### Exercise aim
Quote the passage of the Schwinn Cycle Truck thread from "## fattyre (Sep" to "vincev (Sep 4, 2018)".

### Document section
———

# Schwinn Cycle Truck custom



## Smoopy's (Sep 2, 2018)

Hey guys, just finished this one up for a client in Michigan, thought you might enjoy it.
1961 Schwinn Cycle Truck I picked up on the 127 sale..gave it a contemporary style makeover with Black and Tan accents and gold Pinstriping and lettering Brooks saddle and grips..whatcha think??


























Here’s the before:


----------



## stezell (Sep 2, 2018)

Looking good Andrew, Tricia and I went to Mackinac Island last month.


----------



## REC (Sep 2, 2018)

Nice!
I believe this is not a '51 for several reasons. The first is the before photo showing the little white oval (60's type) headbadge, and a '51 would have a diagonal grace to the rear of the headtube.

LOVE the signplate!
REC


----------



## Walter Powell (Sep 2, 2018)

Kinda like the original version best.


----------



## azbustedvw (Sep 2, 2018)

Beautiful! Really like the contrasting colors! I went back and put a two speed kick back on mine in order to get anywhere it was necessary due to the very low gearing... Well done!!!


----------



## Smoopy's (Sep 2, 2018)

Walter Powell said:


> Kinda like the original version best.



Our client prefers the updated version better..


----------



## fattyre (Sep 4, 2018)

I think it looks nice.   Not to sure about the cream chainring though,  thats going to be pretty ugly in a year or two if this get ridden allot.


----------



## vincev (Sep 4, 2018)

I am really liking the bike.I do wonder how the paint on the chainring will hold up.


----------



## Sprockets (Sep 4, 2018)

Looks fantastic Smoopy!


----------



## Smoopy's (Sep 4, 2018)

vincev said:


> I am really liking the bike.I do wonder how the paint on the chainring will hold up.



It’s actually powdercoat so should hold up well..it won’t be ridden much so no real reason to worry..thanks for the comp!!


----------



## Smoopy's (Sep 4, 2018)

Sprockets said:


> Looks fantastic Smoopy!



Thanks bud..


----------



## Sven (Sep 6, 2018)

Another fine project, sir !
Powdercoat is virtually bullet proof. I've scene sprockets on Harleys (pre belt drive) last for years. Granted the teeth get a little worn down, but  it doesn't effect the rest of it.


----------

———

### Recorded information
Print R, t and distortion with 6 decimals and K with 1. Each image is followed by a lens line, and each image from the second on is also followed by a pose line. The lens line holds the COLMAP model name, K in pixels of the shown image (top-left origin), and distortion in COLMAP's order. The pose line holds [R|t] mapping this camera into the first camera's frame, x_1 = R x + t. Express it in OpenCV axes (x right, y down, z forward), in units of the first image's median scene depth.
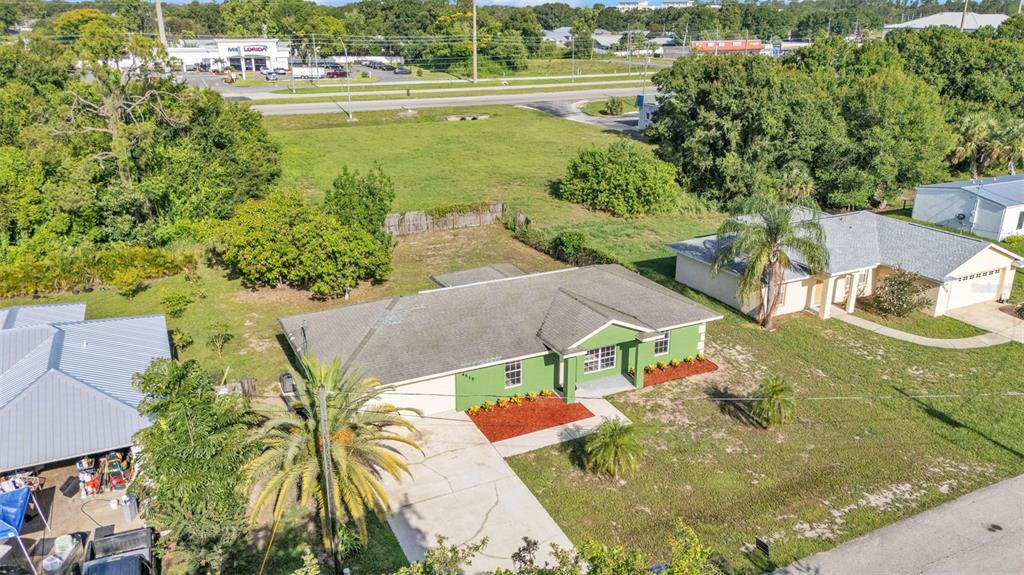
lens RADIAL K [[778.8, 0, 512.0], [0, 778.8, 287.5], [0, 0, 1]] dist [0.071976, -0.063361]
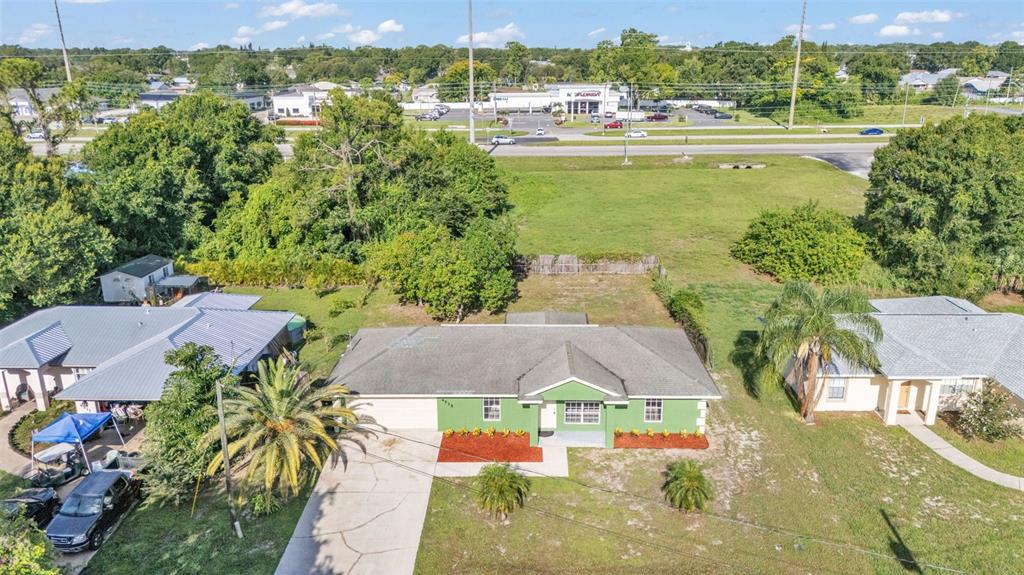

———

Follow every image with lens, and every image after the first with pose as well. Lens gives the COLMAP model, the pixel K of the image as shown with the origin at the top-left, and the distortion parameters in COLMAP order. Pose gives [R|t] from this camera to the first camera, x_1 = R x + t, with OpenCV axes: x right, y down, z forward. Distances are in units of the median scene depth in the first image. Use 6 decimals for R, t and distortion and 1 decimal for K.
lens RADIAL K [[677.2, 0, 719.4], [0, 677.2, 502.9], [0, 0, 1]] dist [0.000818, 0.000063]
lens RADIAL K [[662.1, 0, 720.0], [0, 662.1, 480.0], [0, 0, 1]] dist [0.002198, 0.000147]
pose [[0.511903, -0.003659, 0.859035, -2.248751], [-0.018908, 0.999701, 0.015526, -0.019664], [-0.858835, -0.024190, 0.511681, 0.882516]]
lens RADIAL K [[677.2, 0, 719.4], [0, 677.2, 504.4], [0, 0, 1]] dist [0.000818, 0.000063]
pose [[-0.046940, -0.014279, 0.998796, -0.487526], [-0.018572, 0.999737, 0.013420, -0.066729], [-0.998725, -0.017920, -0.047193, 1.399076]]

———

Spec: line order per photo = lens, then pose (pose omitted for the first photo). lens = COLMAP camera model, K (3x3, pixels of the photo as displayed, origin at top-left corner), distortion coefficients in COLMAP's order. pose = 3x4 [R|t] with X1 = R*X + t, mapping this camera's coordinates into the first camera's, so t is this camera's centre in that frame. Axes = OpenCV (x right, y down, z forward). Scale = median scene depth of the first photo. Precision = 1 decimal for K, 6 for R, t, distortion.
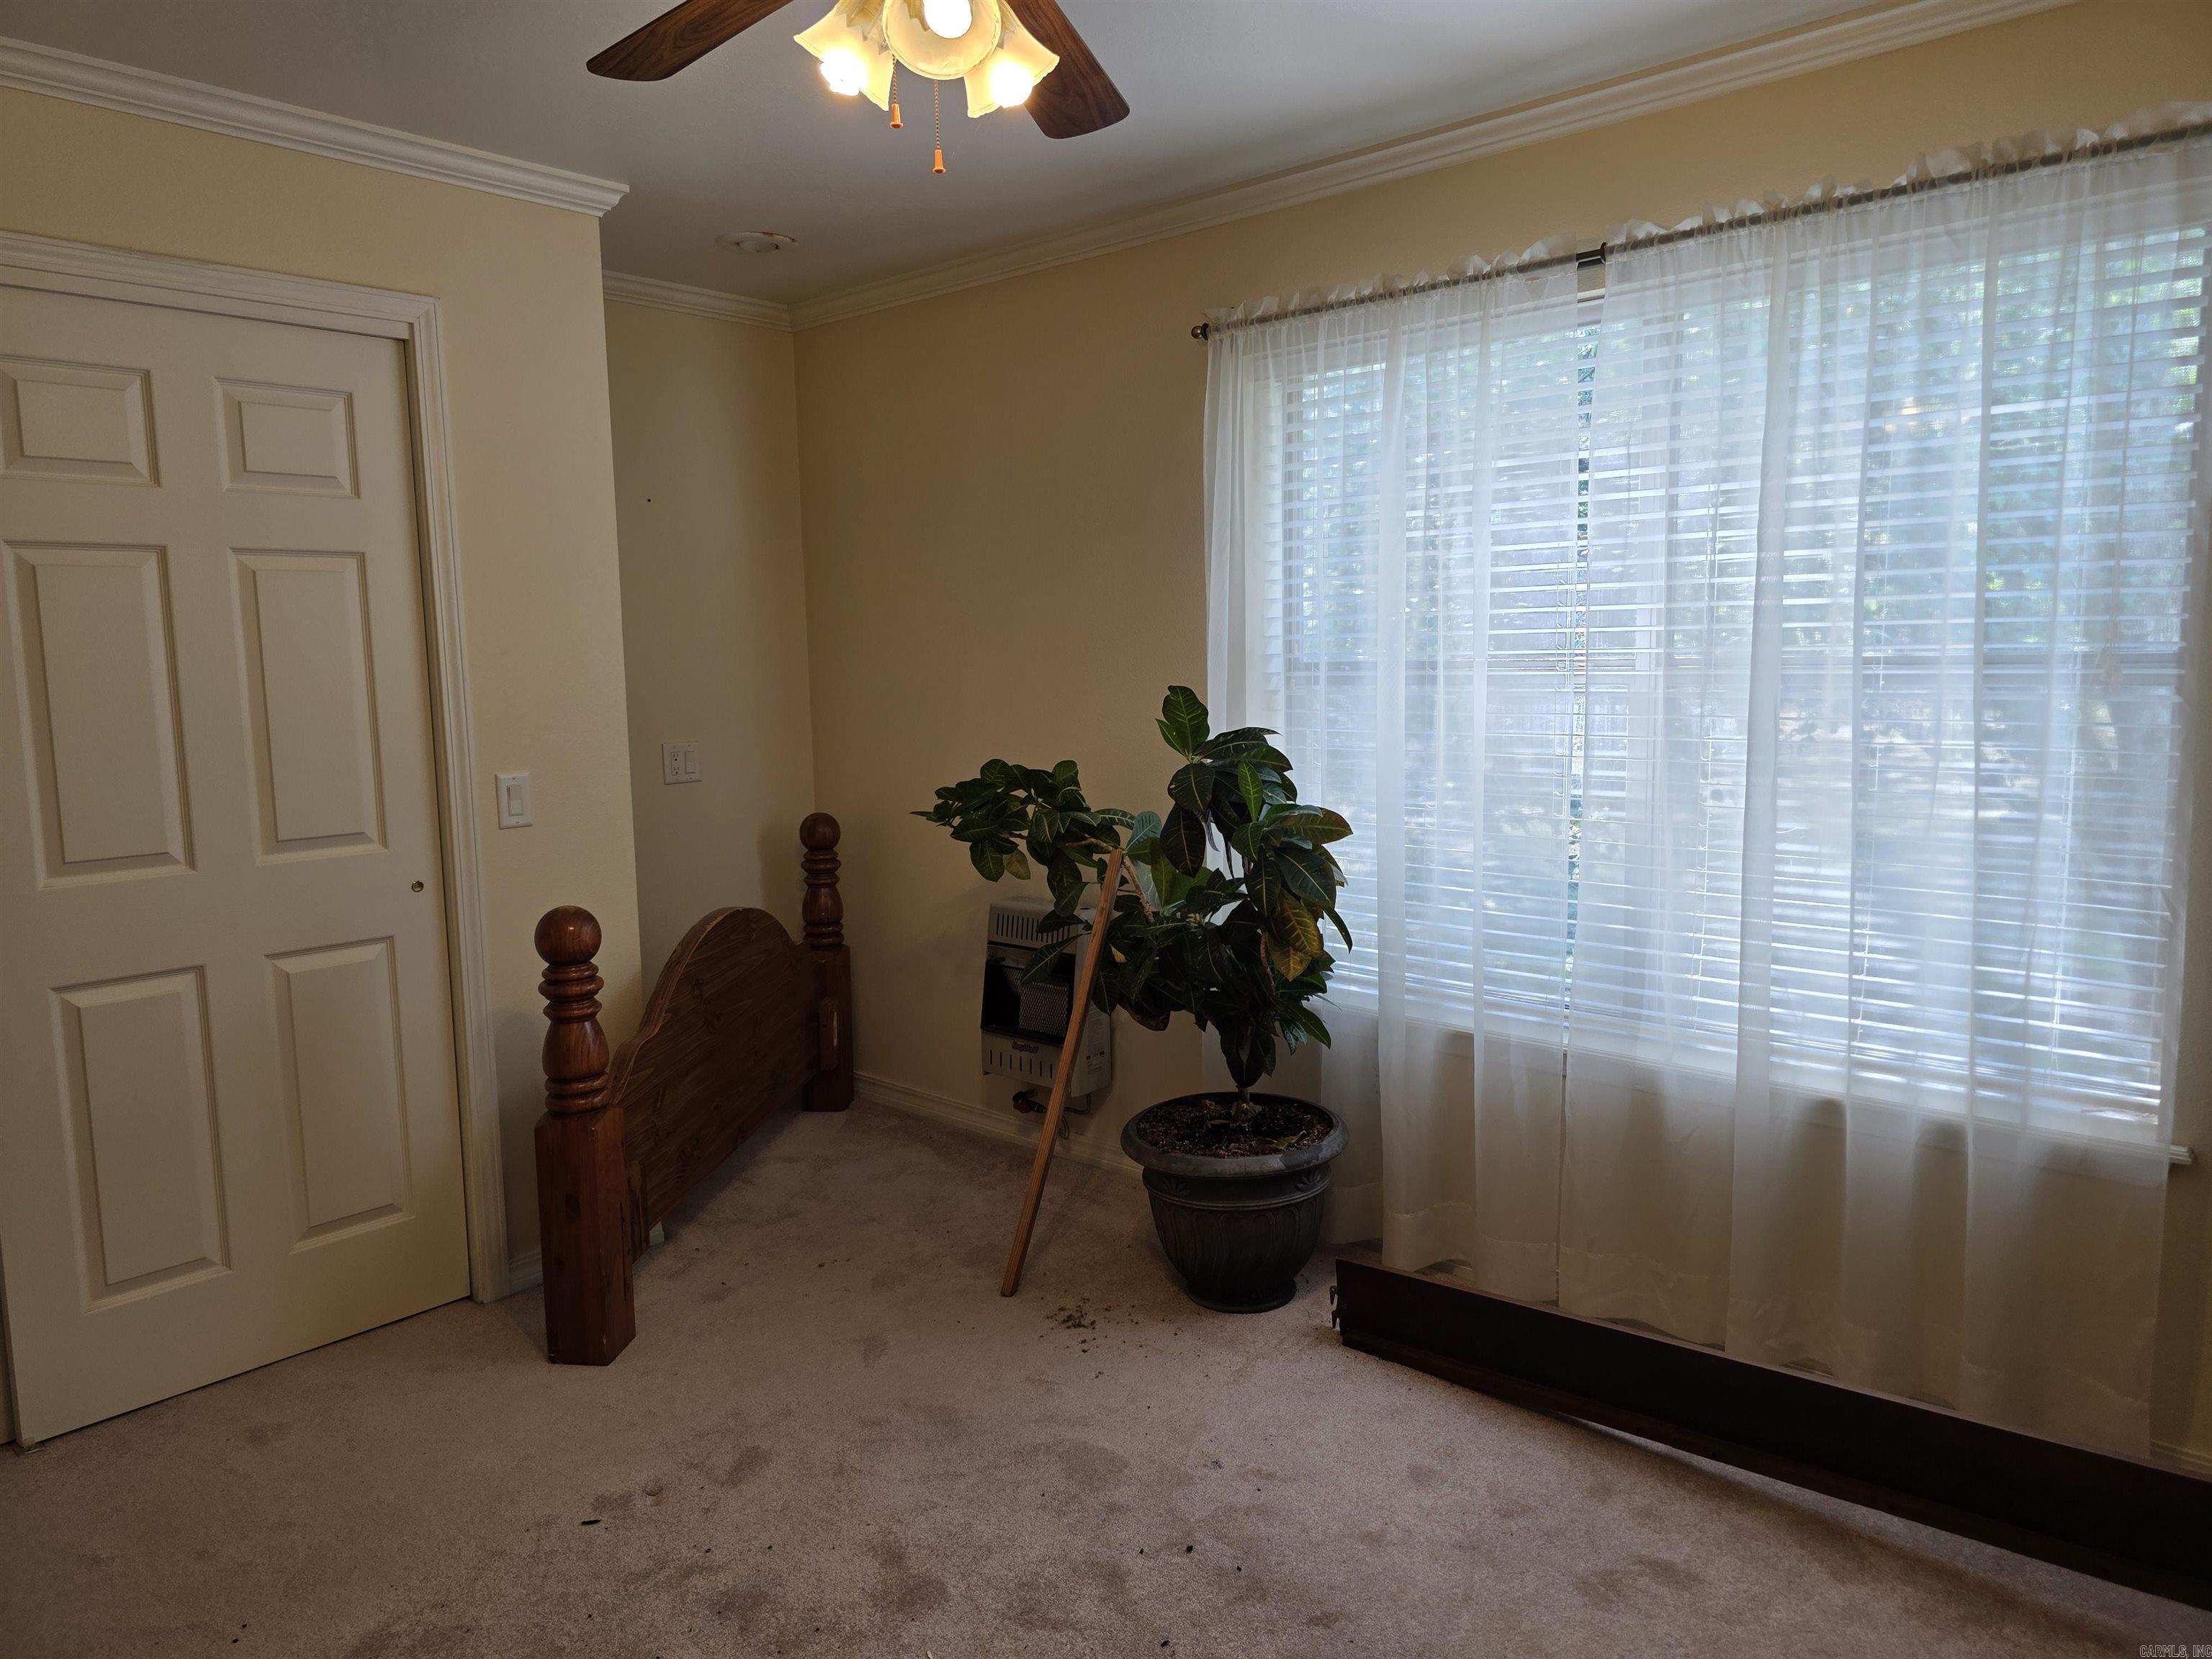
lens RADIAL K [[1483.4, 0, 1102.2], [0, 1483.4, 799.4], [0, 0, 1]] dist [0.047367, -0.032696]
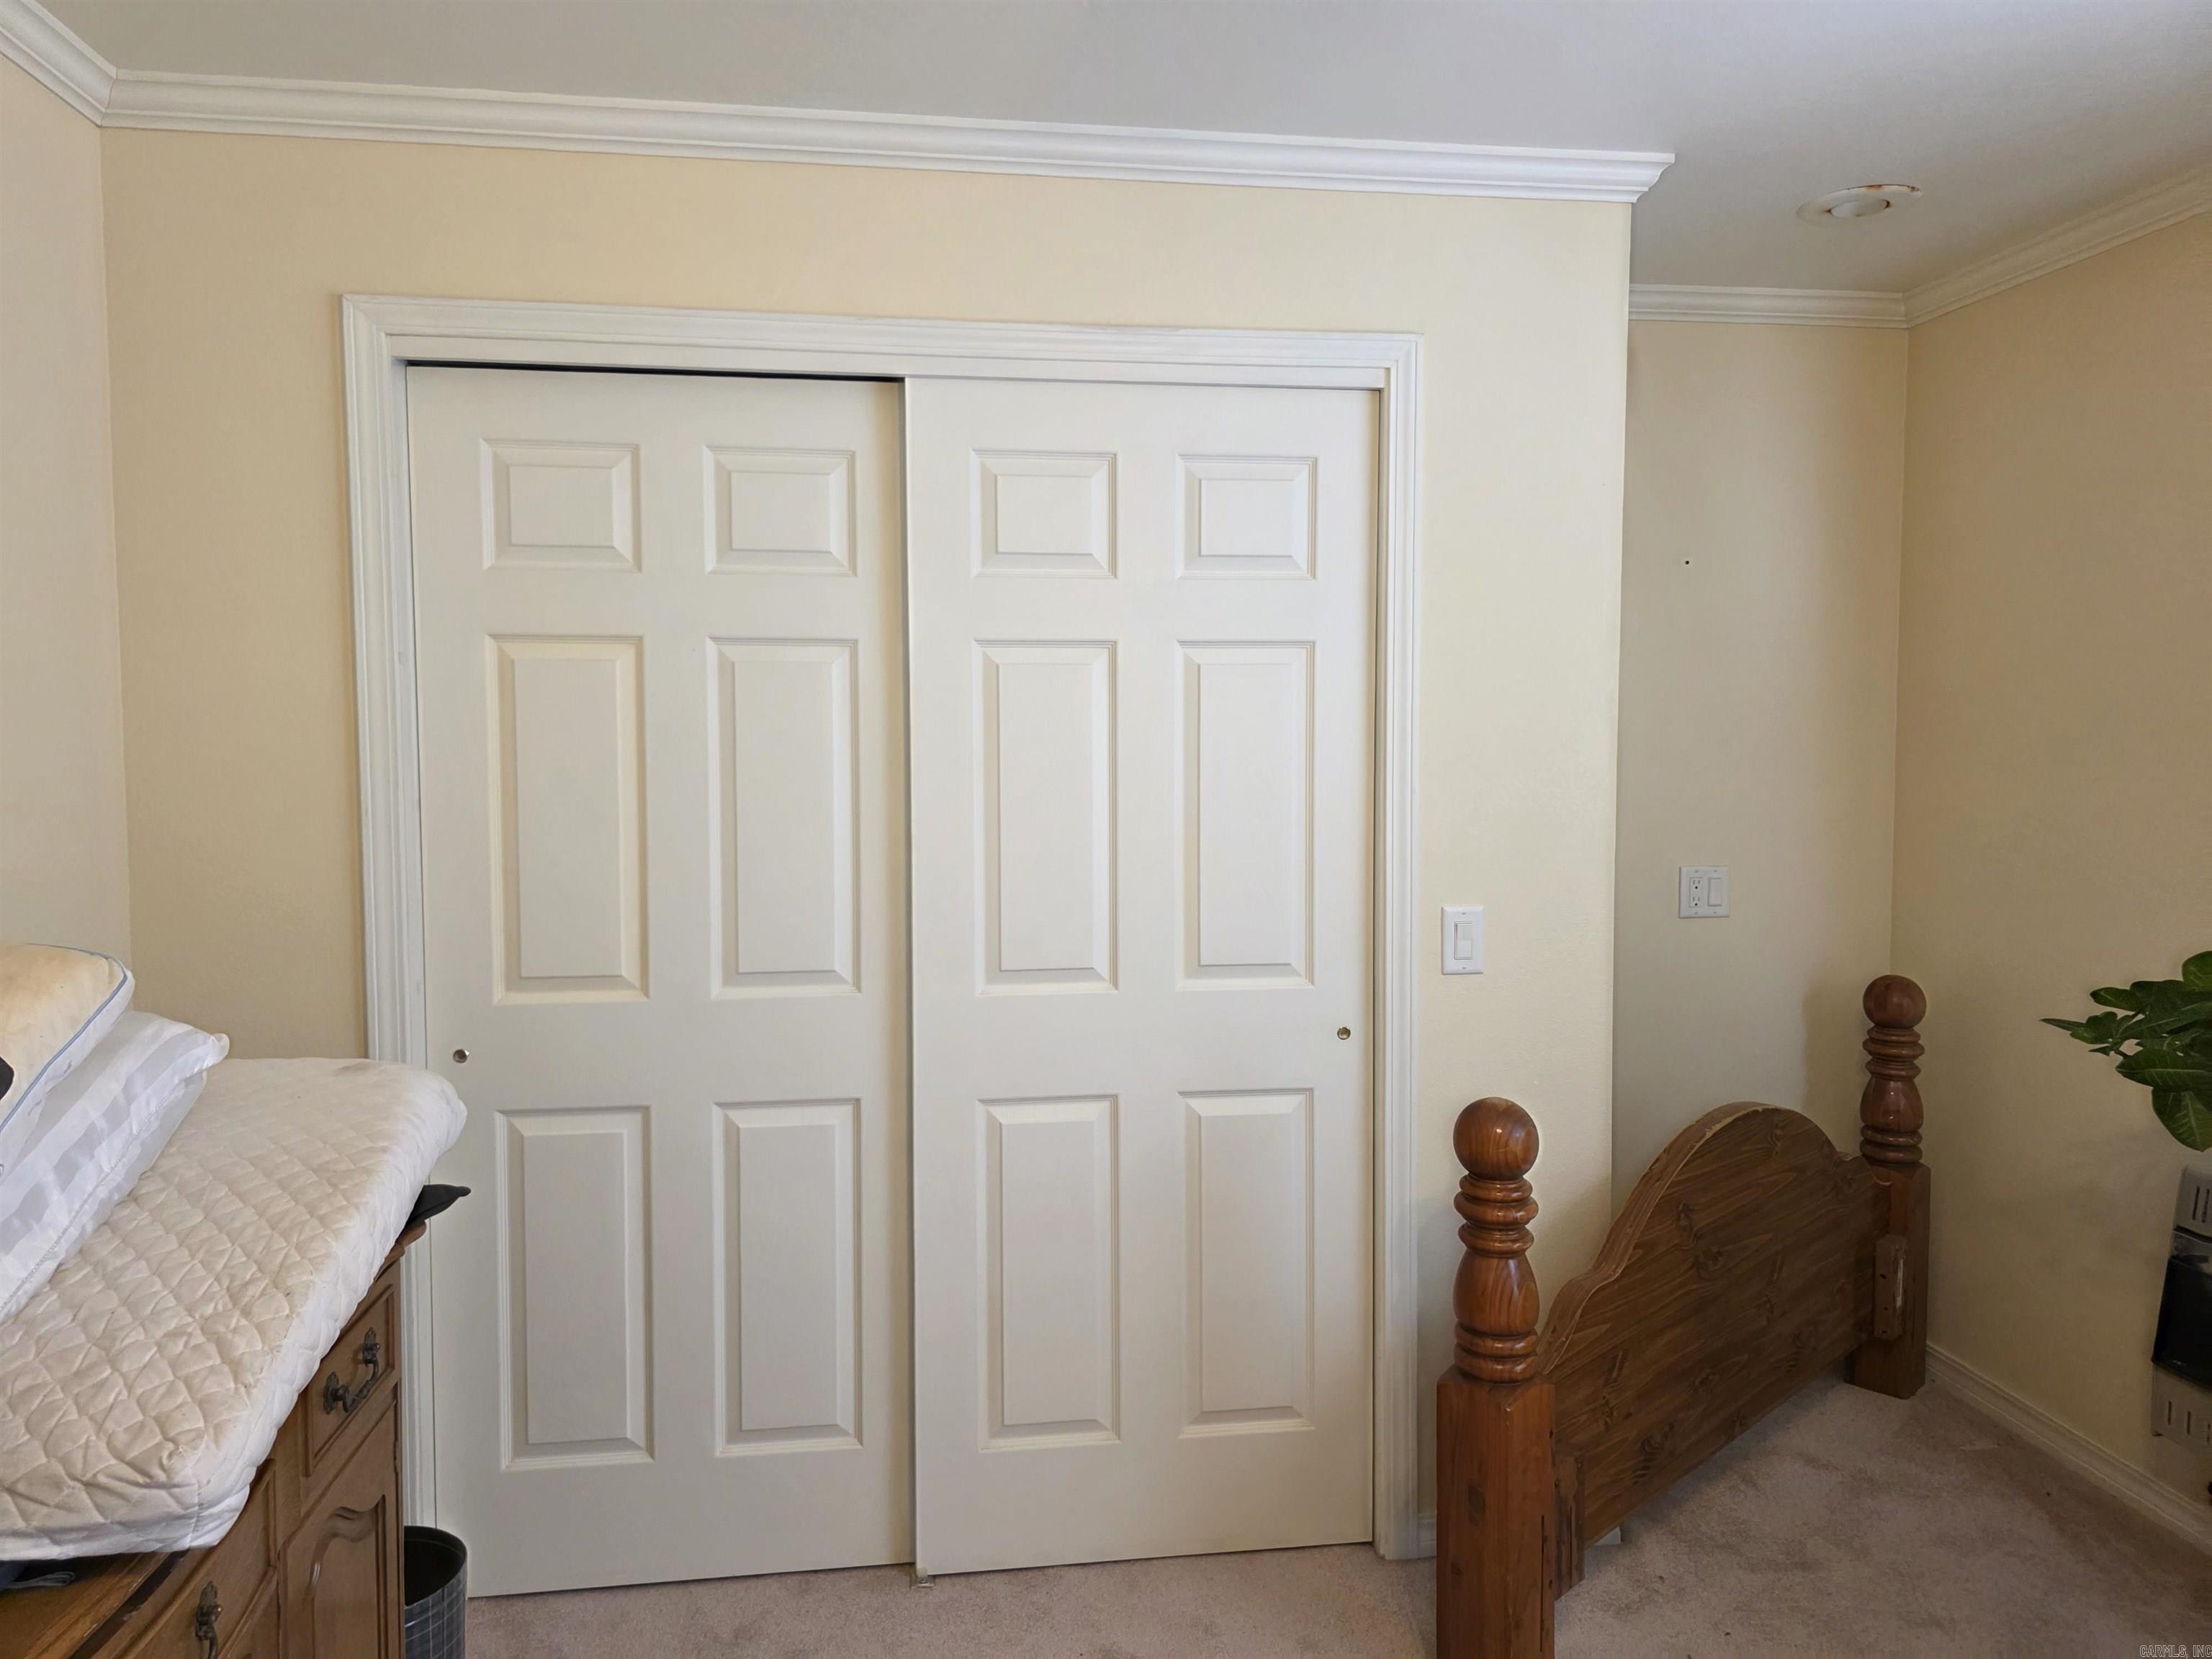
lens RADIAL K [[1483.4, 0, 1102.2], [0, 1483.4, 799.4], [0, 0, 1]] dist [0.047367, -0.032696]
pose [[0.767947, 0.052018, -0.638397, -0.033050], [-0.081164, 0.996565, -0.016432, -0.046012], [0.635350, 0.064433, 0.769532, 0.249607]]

———

### Expected answer
## fattyre (Sep 4, 2018)

I think it looks nice.   Not to sure about the cream chainring though,  thats going to be pretty ugly in a year or two if this get ridden allot.


----------



## vincev (Sep 4, 2018)